Here are some key health questions about which parents routinely seek additional information:
For uninsured children, New Hampshire Healthy Kids offers affordable and comprehensive benefits, including medical, dental, vision, prescription drugs and more.
Cost is based on family size and income – and may be free for some children. Vision coverage for uninsured children may also be available.
Please call the Health Office at 924-3828 ext. 1641 for more information.
Records of Immunizations and Physical Examinations
The School Nurse is responsible for implementing state laws and expectations regarding immunizations and physical examination.
Before a child is allowed to start school at PES, parents must provide written documentation of all immunizations and a current physical from a health care provider.
Routine Vision and Hearing Screenings
Routine vision and hearing screenings will take place throughout the year. You will receive a note when your child has been examined.
If your child complains of headaches, blurred vision, or other evidence of eye strain, he/she should be fully checked by an optometrist. If there are significant hearing problems, an audiologist exam is advised.
The main reasons for keeping your child home from school are:
1. He or she is too sick to be comfortable and able to learn at school.
2. He or she might spread a contagious disease to the other children.

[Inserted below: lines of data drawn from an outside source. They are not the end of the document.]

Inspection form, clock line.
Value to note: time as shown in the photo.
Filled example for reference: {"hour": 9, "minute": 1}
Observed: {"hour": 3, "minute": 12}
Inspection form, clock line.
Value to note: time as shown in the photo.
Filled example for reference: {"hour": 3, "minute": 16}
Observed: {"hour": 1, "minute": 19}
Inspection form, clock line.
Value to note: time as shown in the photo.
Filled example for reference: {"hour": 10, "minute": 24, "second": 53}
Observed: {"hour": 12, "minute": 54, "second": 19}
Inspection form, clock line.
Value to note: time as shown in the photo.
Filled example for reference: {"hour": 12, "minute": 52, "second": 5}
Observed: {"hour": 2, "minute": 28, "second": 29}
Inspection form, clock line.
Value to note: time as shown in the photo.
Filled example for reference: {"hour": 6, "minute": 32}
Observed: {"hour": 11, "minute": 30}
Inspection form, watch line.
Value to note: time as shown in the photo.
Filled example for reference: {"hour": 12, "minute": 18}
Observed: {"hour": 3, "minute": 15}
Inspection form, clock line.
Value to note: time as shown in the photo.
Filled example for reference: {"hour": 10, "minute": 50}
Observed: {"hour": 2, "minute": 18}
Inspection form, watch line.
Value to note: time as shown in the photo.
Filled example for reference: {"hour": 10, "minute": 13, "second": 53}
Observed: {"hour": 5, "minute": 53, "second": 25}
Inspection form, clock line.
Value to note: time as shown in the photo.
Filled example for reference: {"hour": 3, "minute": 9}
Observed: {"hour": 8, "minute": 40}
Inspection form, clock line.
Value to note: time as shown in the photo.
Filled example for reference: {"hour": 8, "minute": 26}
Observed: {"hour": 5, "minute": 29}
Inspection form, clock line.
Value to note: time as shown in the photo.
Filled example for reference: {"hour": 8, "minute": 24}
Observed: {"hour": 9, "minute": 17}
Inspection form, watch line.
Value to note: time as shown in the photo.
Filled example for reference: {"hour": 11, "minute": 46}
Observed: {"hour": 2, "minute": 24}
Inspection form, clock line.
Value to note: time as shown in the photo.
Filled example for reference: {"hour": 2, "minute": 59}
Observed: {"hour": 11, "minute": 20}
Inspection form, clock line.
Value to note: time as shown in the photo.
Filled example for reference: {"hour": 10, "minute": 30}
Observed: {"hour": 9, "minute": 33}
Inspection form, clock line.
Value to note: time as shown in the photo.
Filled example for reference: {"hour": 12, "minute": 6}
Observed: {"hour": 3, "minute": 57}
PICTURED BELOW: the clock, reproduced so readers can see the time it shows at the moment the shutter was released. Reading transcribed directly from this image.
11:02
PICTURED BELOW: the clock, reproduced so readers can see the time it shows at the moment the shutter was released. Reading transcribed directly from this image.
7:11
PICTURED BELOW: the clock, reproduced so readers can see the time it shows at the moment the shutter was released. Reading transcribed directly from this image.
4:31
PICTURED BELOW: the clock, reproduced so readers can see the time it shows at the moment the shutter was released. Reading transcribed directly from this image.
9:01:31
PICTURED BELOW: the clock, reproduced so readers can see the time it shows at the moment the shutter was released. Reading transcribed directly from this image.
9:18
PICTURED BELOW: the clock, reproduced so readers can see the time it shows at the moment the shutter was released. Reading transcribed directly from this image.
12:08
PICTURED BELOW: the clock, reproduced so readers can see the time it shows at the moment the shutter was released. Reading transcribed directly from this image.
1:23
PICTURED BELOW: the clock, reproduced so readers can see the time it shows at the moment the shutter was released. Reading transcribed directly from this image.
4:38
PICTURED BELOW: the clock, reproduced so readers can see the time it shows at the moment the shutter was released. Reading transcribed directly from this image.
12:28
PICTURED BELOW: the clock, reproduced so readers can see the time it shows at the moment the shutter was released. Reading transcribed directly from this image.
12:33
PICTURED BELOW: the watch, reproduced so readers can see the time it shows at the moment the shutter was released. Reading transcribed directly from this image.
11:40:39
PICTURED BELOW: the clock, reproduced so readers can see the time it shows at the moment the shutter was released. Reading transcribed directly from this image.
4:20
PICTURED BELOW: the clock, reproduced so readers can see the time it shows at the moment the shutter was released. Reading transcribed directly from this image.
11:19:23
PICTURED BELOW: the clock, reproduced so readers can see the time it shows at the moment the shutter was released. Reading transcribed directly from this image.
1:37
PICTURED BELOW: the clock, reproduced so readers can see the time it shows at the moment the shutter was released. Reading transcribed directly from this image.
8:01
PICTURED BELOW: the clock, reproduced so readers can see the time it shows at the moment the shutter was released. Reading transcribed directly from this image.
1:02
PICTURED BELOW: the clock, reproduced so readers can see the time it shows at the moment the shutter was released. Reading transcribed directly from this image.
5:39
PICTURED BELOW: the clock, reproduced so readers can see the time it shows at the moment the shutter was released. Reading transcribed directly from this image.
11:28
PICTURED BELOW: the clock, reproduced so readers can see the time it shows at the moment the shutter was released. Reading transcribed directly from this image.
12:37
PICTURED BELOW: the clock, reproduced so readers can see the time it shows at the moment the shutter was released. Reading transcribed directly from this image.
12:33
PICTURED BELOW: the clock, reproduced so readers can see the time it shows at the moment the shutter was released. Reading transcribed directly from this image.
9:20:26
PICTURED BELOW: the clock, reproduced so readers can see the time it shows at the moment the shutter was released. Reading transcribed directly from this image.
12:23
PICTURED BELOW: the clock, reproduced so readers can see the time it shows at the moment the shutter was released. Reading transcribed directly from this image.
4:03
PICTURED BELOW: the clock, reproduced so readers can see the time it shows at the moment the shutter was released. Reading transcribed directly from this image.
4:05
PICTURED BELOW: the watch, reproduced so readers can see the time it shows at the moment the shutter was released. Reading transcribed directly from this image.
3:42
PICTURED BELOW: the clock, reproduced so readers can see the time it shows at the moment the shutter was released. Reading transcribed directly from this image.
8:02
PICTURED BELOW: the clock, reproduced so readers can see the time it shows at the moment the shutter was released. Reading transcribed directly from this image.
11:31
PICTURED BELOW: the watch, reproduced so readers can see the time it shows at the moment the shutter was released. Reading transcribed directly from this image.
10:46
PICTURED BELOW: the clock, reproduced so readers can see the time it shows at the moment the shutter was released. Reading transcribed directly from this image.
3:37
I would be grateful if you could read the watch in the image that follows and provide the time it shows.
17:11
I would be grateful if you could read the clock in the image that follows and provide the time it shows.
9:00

Because of these health and safety concerns, no child should attend school if he/she has any of the following conditions: a fever; a sore throat or earache; a serious cold or cough; sick or aching stomach; vomiting or diarrhea within the last 24 hours; or any kind of skin rash. Sick children will be sent home from school. The School Nurse may require a doctor’s note prior to a student returning to school.
Sore throats are very common throughout childhood; however, it is important to be alert for a streptococcus or “strep” infection that can only be accurately diagnosed through a throat culture. If your child is diagnosed with a strep or any other infection requiring antibiotics, the prescribed antibiotics must be taken for the full length of time prescribed by the doctor.
Children may return to school after 24 hours on antibiotics and when their temperature has been normal for 24 hours.
Please remember to always make sure that the school knows how to reach you (or an emergency contact person) during the day, especially if your child has not been well. Also, keep in mind that handwashing is the single most important intervention to help prevent the spread of infection.